### [Exercise requirements]
Return all lines of the listing below that carry the word "carcinoma".

### [Material shown]
───

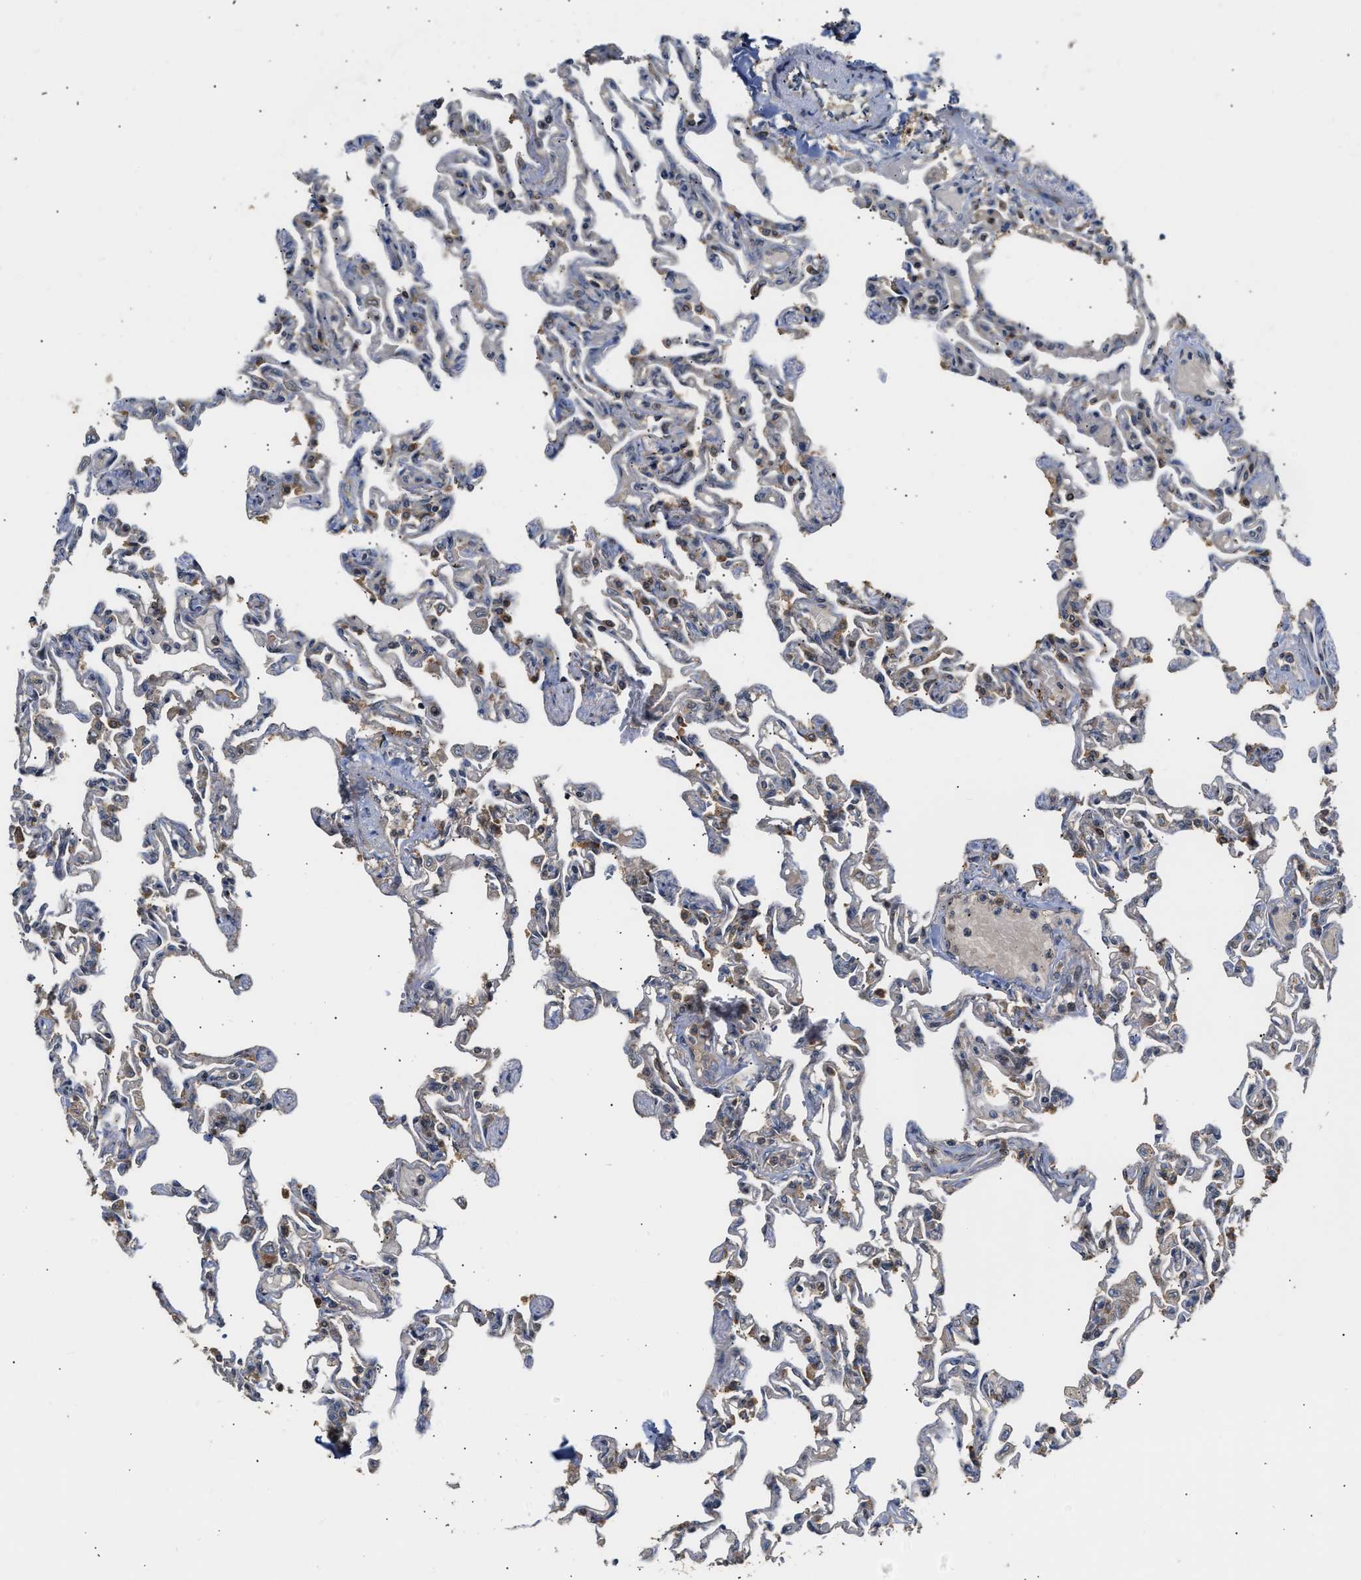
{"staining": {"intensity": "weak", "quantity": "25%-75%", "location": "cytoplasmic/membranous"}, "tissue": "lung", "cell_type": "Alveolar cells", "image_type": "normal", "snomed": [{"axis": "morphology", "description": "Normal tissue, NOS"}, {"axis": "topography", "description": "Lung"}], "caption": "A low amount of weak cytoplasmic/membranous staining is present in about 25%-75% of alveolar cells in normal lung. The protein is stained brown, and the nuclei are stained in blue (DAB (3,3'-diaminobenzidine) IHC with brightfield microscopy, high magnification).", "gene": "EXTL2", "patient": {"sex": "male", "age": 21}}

───

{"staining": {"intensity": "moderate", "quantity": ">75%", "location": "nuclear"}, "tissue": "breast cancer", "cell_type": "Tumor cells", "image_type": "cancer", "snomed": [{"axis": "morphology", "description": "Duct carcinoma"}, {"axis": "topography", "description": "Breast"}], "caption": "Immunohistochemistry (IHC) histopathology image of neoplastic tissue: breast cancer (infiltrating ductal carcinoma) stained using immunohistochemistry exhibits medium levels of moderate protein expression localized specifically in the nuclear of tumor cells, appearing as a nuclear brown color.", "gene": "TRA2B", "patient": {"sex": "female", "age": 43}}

───

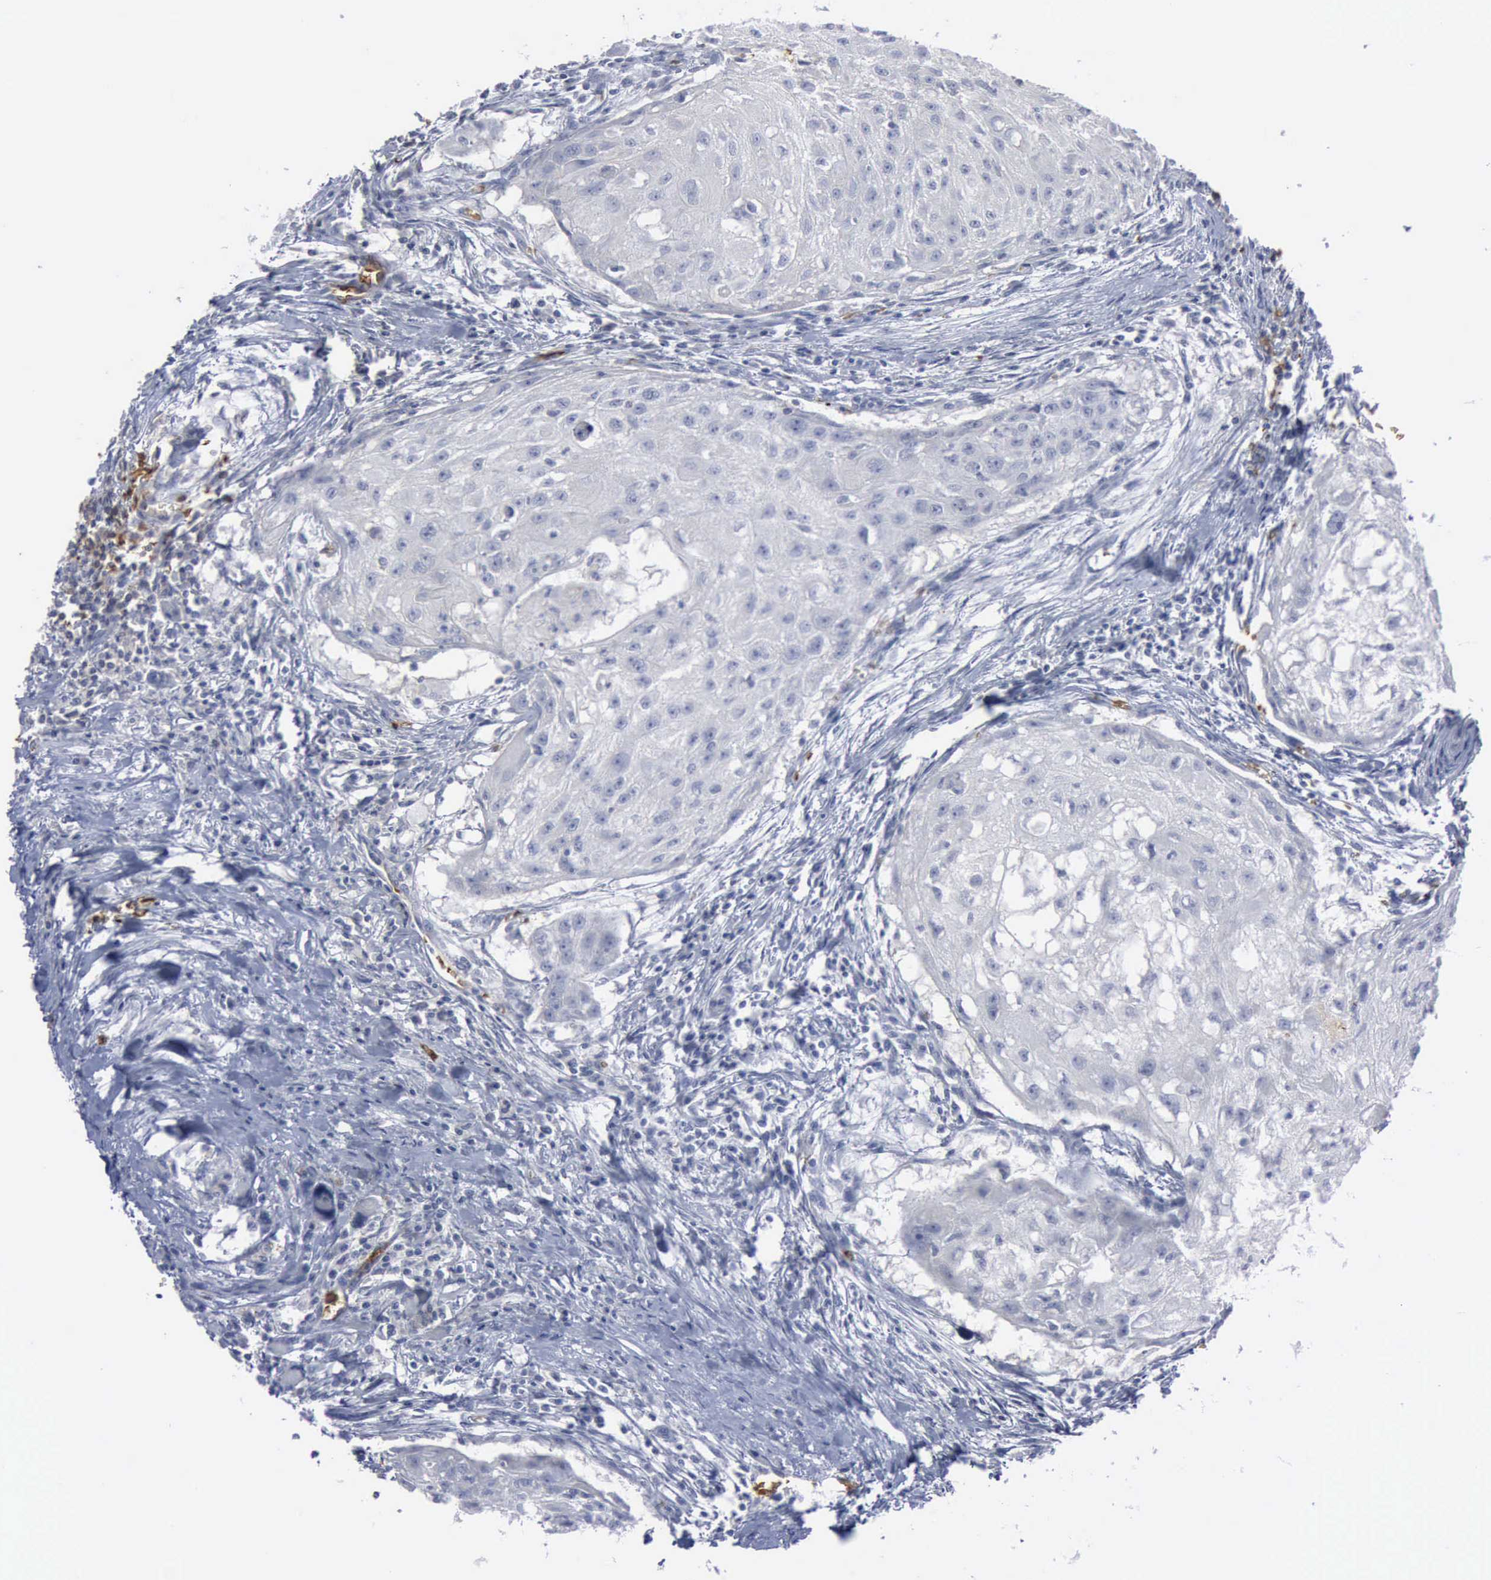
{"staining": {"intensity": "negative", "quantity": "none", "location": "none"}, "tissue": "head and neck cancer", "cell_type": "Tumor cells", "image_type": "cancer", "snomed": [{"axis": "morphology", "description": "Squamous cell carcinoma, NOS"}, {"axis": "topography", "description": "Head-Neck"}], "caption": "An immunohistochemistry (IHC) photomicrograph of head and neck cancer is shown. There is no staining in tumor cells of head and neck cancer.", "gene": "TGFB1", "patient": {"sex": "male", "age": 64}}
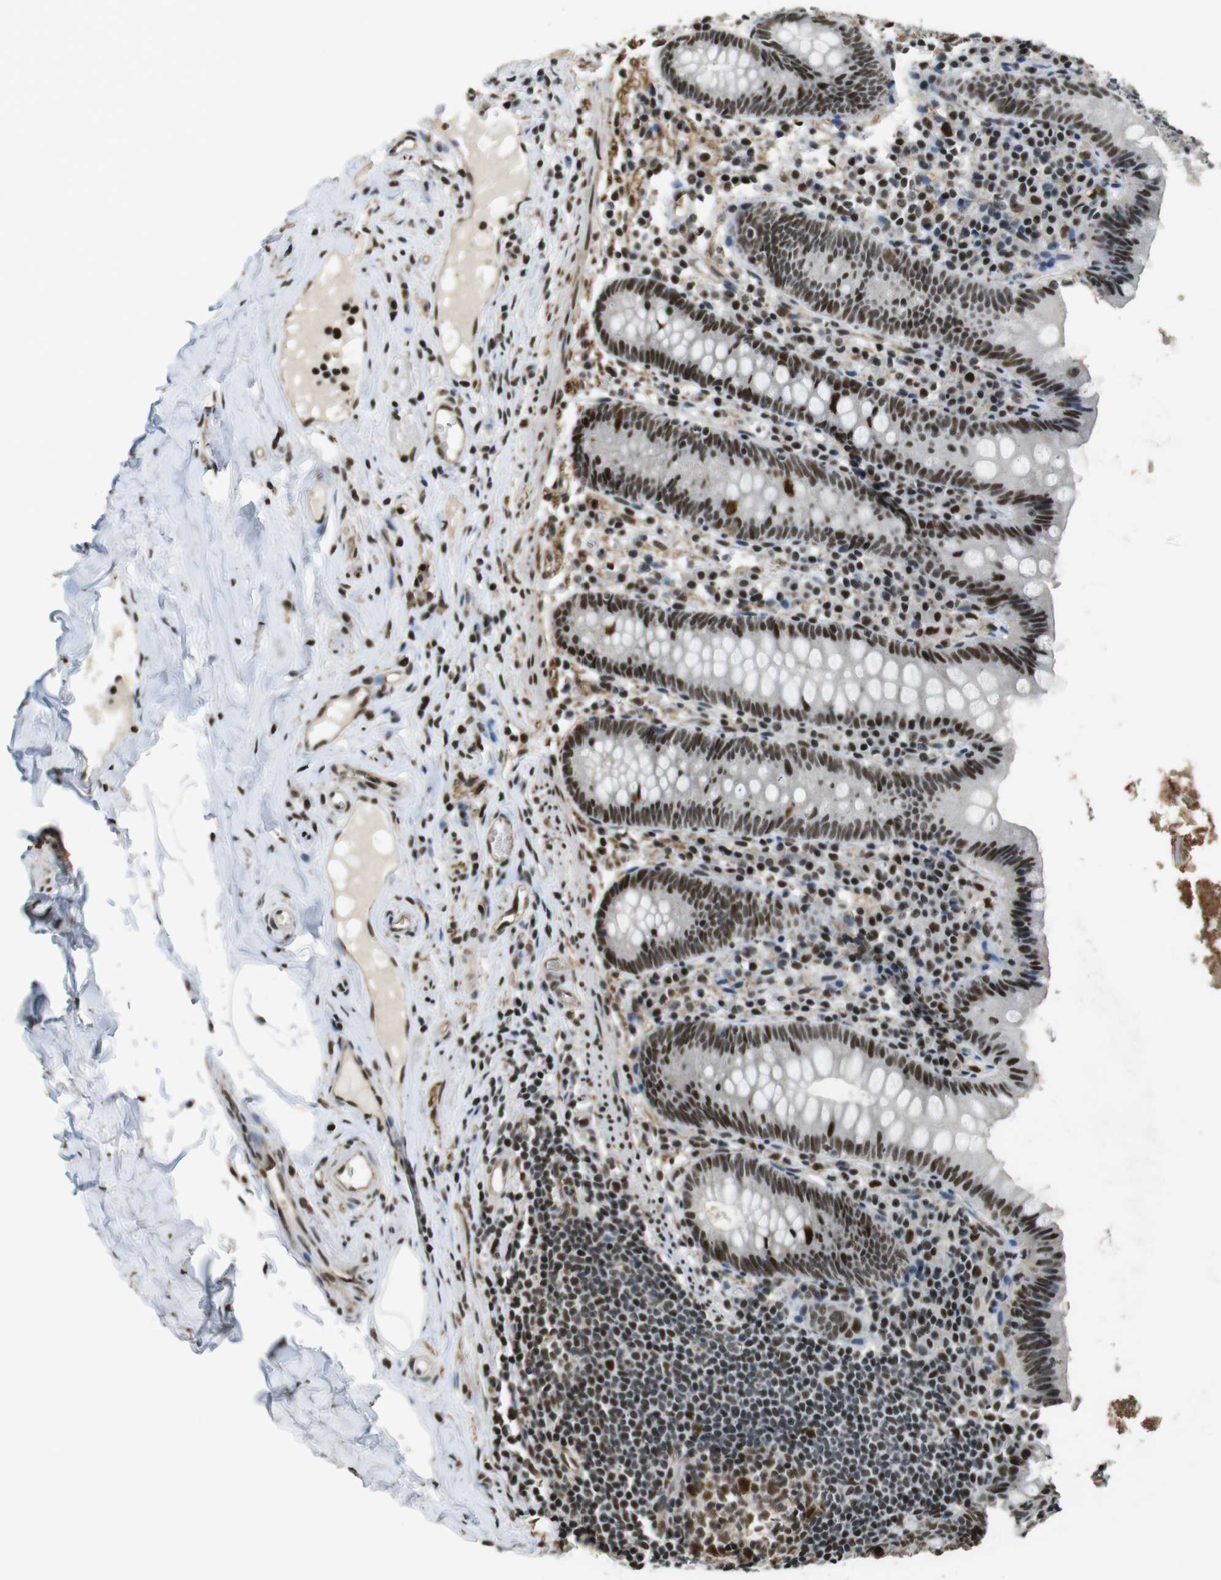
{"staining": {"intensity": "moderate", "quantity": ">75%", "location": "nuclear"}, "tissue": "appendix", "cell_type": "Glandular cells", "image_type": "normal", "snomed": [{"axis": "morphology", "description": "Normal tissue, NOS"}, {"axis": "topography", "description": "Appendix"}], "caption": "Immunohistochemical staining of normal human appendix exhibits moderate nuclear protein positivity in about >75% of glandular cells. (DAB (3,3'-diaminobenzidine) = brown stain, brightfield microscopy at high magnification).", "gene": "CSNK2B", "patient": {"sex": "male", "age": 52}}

───

### [Output below]
{"staining": {"intensity": "moderate", "quantity": ">75%", "location": "nuclear"}, "tissue": "breast cancer", "cell_type": "Tumor cells", "image_type": "cancer", "snomed": [{"axis": "morphology", "description": "Duct carcinoma"}, {"axis": "topography", "description": "Breast"}], "caption": "Immunohistochemistry (IHC) histopathology image of neoplastic tissue: breast cancer (infiltrating ductal carcinoma) stained using immunohistochemistry exhibits medium levels of moderate protein expression localized specifically in the nuclear of tumor cells, appearing as a nuclear brown color.", "gene": "TRA2B", "patient": {"sex": "female", "age": 43}}
{"staining": {"intensity": "negative", "quantity": "none", "location": "none"}, "tissue": "head and neck cancer", "cell_type": "Tumor cells", "image_type": "cancer", "snomed": [{"axis": "morphology", "description": "Squamous cell carcinoma, NOS"}, {"axis": "topography", "description": "Head-Neck"}], "caption": "An immunohistochemistry (IHC) photomicrograph of head and neck cancer is shown. There is no staining in tumor cells of head and neck cancer.", "gene": "TGFB1", "patient": {"sex": "male", "age": 64}}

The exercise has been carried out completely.